Defective Regulation of Auto-Reactive Lymphocytes in Type I Diabetes
Type 1 diabetes is a prototypical example of an organ specific autoimmune disease. During the progression of disease in susceptible individuals, T and B lymphocytes become activated to destroy insulin-producing beta cells; meanwhile, these same highly aggressive effector lymphocytes leave other cells of the pancreas untouched. Recent studies have suggested that this is due to an inability to regulate auto-reactive lymphocytes through central and peripheral immunosuppressive mechanisms. We propose that this may be due in part to a defect in B-regulatory cells. We study a model of induced tolerance in which B lymphocytes are absolutely required for specific and permanent acceptance of an allograft in the C57/Bl6(B6) mouse. This tolerance induction, as well as many others, is dysfunctional in the NOD mouse, a model for autoimmune diabetes.

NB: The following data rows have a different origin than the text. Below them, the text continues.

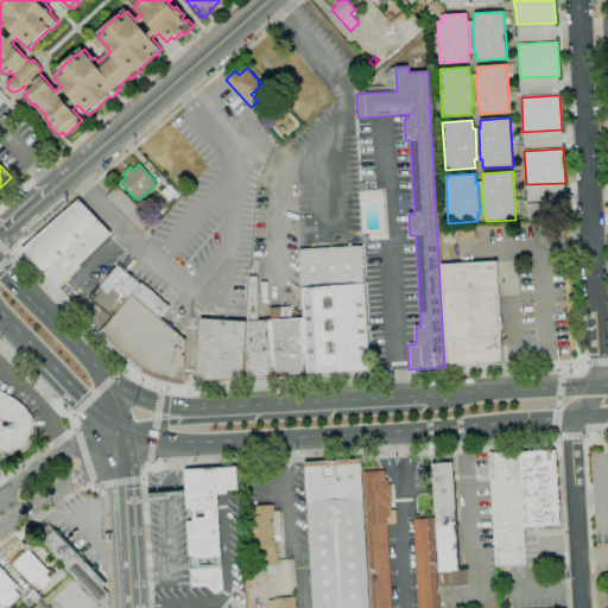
[(144,234),(107,196),(118,185),(154,223),(144,234)]
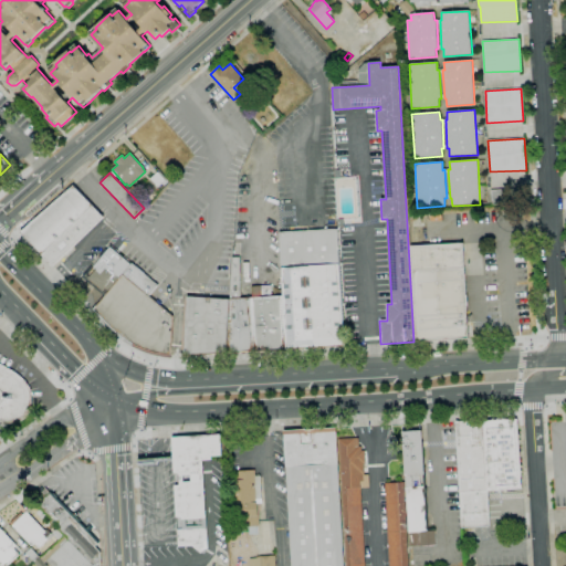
[(158,187),(150,178),(157,173),(165,181),(158,187)]
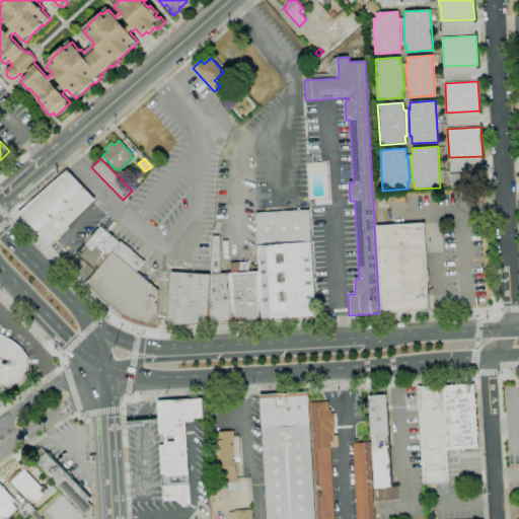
[(39,234),(18,214),(67,170),(85,189),(39,234)]
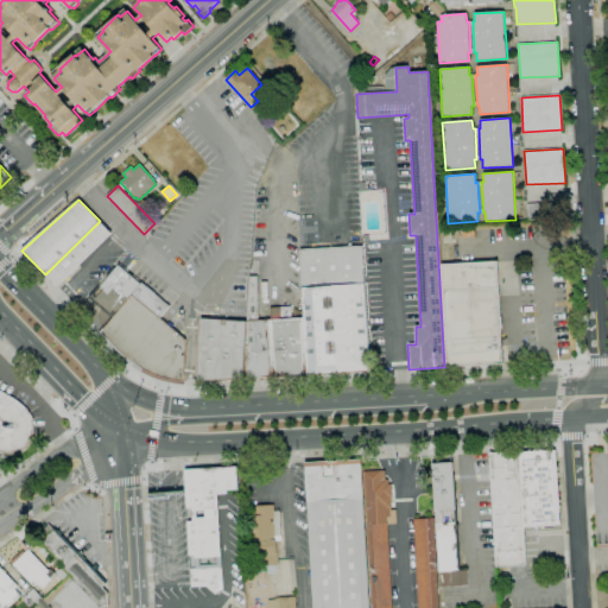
[(527,220),(527,204),(542,203),(543,219),(527,220)]
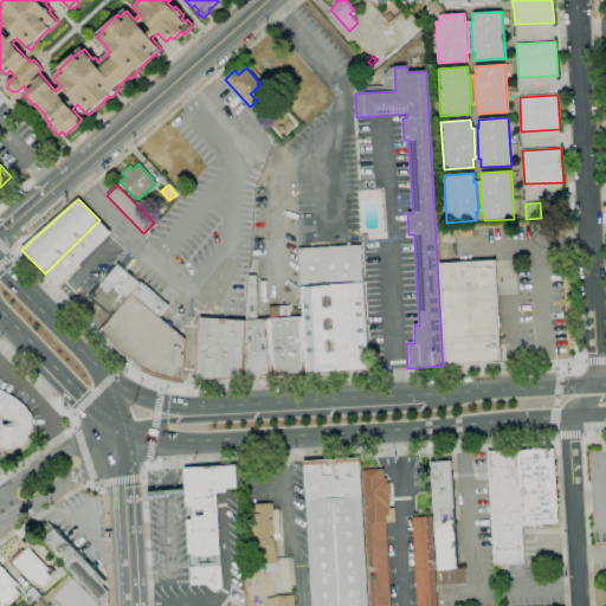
[(100,220),(110,232),(56,285),(45,274),(100,220)]
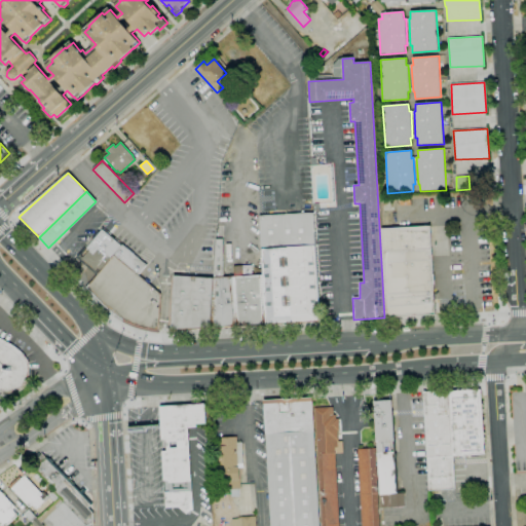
[(261,249),(259,216),(313,213),(315,247),(261,249)]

In my study we hypothesize that changes in signaling downstream of the BCR caused by anti-CD45RB therapy define tolerant B-cells. Using NOD mice as a model for a system in which tolerance induction is dysfunctional we will define abnormally regulated signaling pathways by RNA sequencing of purified B-cells. We will then assess the activity of these pathways and their interactors in B-cells of the B6 and NOD mice by phos-flow cytometry.